* [Text shown]
A progressive majority has surrendered Britain to the conservative minority

Following defeat in the Alternative Vote AV referendum, Green Party activist Matt Wootton conducts an autopsy into the failures of the Yes! To Fairer Votes campaign.

The noes have it, the noes have it; Matt Wootton, who studies Cognitive Policy with his colleague Rupert Read at the Green Words Workshop, looks at the reasons for defeat

So. We lost. However much we feared this was looming, we were working and hoping up until the last minute that it wouldn’t be so. What is there to say at this point? The awful feeling of Conservative hegemony maintained is depressing enough, without the feeling that progressives, Labour, Liberals, Greens did not do enough to help ourselves.

We didn’t realise soon enough the importance of the referendum on the Alternative Vote, and if we’re going to beat ourselves up about it, as we should do at least for a little while, let’s do it with some analysis.

There are 62 million people in Britain. If just one 30th of those had given one pound the Yes campaign would have had an extra £2 million to spend, right up to their spending limit. How many people in Britain describe themselves as left, Labour, Liberal, Green, or radical? Where were they all?

Say the Labour Party has 200,000 members, and the Liberal Democrats have 60,000 members. If each of those members had given £10 each, that’s more than 2½ million pounds right there. Yet this didn’t happen, even remotely – Labour splits aside. All of the internal party efforts seem to have been lacklustre, barely-funded and voluntary.

By contrast the Tories – who bankrolled to No campaign – lent their phone bank to the NO to AV campaign. And they were raising money even before the bill obtained royal assent, in order to circumvent spending limits.

The Tories aren’t stupid. They had a clear vision from the start how a No vote would benefit them. And they acted like it. It’s almost as if the other parties, most obviously Labour, just didn’t really take seriously that AV was something they had to make happen, not least for their own benefit.

One wonders what proportion of effort was split between the AV campaign and the electoral campaigning that parties had to undertake as usual. One also wonders whether the LibDems, Greens and Labour, having spent most of May 5th splitting each other’s votes, will now have ample time to consider whether they should have taken more time out from politics-as-usual in order to forge a greater joint effort against Conservative minority control, and how they could have communicated that to the public.

* [Written tasks]
1. Please retype the article on the AV referendum, starting at "There are 62" and ending at "circumvent spending limits.".
2. Translate this sentence from the article on the AV referendum into Spanish: "They had a clear vision from the start how a No vote would benefit them."
3. Carry on the article on the AV referendum from its final sentence.

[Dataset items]
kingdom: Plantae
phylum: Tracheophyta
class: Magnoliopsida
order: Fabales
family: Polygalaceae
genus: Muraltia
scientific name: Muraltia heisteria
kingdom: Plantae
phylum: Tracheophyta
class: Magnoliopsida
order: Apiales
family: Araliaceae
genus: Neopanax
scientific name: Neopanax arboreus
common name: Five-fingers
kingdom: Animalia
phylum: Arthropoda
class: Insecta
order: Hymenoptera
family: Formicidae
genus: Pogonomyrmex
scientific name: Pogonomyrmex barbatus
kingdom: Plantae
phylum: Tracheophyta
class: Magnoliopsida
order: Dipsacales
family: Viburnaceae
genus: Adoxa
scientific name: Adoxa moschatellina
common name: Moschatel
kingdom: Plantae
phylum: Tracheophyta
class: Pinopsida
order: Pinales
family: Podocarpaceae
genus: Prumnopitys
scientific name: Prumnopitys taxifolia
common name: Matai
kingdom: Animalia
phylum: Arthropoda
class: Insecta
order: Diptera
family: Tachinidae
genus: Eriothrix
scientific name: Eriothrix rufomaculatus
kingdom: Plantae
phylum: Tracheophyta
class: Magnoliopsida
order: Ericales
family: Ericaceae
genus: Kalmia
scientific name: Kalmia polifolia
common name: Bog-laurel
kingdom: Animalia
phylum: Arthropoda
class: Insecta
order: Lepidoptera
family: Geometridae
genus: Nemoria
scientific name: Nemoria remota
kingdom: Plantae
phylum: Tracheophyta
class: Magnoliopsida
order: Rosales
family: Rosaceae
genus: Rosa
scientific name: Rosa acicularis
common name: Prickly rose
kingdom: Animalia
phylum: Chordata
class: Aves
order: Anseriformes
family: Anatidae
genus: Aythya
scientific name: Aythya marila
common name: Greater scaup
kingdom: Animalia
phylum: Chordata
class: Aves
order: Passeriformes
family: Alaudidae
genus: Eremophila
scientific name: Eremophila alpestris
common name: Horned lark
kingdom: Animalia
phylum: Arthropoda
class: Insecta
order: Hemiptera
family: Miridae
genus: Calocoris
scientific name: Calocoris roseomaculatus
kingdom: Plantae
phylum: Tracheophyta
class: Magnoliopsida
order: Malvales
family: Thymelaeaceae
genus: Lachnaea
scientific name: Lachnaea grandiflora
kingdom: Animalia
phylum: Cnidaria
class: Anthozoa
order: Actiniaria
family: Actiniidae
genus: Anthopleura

* [Outputs for the tasks]
1.
There are 62 million people in Britain. If just one 30th of those had given one pound the Yes campaign would have had an extra £2 million to spend, right up to their spending limit. How many people in Britain describe themselves as left, Labour, Liberal, Green, or radical? Where were they all?

Say the Labour Party has 200,000 members, and the Liberal Democrats have 60,000 members. If each of those members had given £10 each, that’s more than 2½ million pounds right there. Yet this didn’t happen, even remotely – Labour splits aside. All of the internal party efforts seem to have been lacklustre, barely-funded and voluntary.

By contrast the Tories – who bankrolled to No campaign – lent their phone bank to the NO to AV campaign. And they were raising money even before the bill obtained royal assent, in order to circumvent spending limits.

2. Desde el principio tenían una visión clara de cómo les beneficiaría un voto por el No.

3.
The referendum on the Alternative Vote was a once-in-a-lifetime chance to change politics for the better, and to mainstream red, green and liberal politics, and sideline Conservative. But the parties, their hierarchy, their supporters and the British public didn’t treat it like that. The radical left and Labour bickered amongst themselves, to the benefit of only the Tories. And if the communications, advertising and political skills of the official ‘Yes! To Fairer Votes’ campaign represent the pinnacle of those skills in the Labour and Liberal Democrat parties, then it shows how much those parties rely on tribal voting.

I’ve blogged extensively and critically about the Yes campaign at www.greenwordsworkshop.org; I’ve blogged about emotions, values and ‘cognitive policy’ and how the Yes campaign didn’t seem to know how to use any of them. But now is not the day to criticise them further. They’re feeling hurt too, as well they should be, and despite their shortcomings they did their best.

And the last people who should receive any criticism are all of those hard-working, street-pounding, keyboard-thumping individual people who sweated day after day, to make a Yes vote happen. I’ve worked with you. I’ve respected you. I’m grateful to you.

But somehow, if not individually but collectively, we have failed – even though we know that we are in the majority, and the Conservatives and Conservative voters are in the minority. We have failed. And with the tide now having turned against political reform in this country, we’re going to have several years to work out what happened, and what to do about it.

71 Responses to “A progressive majority has surrendered Britain to the conservative minority”

  1. Anon

    er……. obviously what I meant was “a No2AV vote does not equal yes2FPTP, for many a NO2AV was a yes2PR…..” Either way, the shocking defeat of yes cannot be explained away by this, but I would think that the amount of money that funded each campaign, the fact it coincided with local elections, the bitterness towards Libdems DOES count for something. Lets not forget that if this vote had happened 3 weeks ago, the outcome could well have been a yes vote. People are incredibly fickle and CAN be swayed easily by grandiose claims/lies and increased visibility, advertising, etc. I don;t think the result proves much other than one campaign was better than the other – even if some of that campaign was based on fabrication.

  2. emily

    Um… Matt Wooton – I hope you aren’t referring to me there?

    If you are, why? Because I disagree? If so, I think that’s a good indication of why the “yes” campaign lost. Too many voters were simply dismissed instead of engaged with.

    Anon 8/15: Agree with a lot of that, though still not the London point: I don’t think we can get away with saying that people outside certain London boroughs “understood” AV any less; that’s what I mean about being careful we don’t patronise people. But I absolutely agree that a vote against AV wasn’t necessarily a vote for FPTP: mine certainly wasn’t.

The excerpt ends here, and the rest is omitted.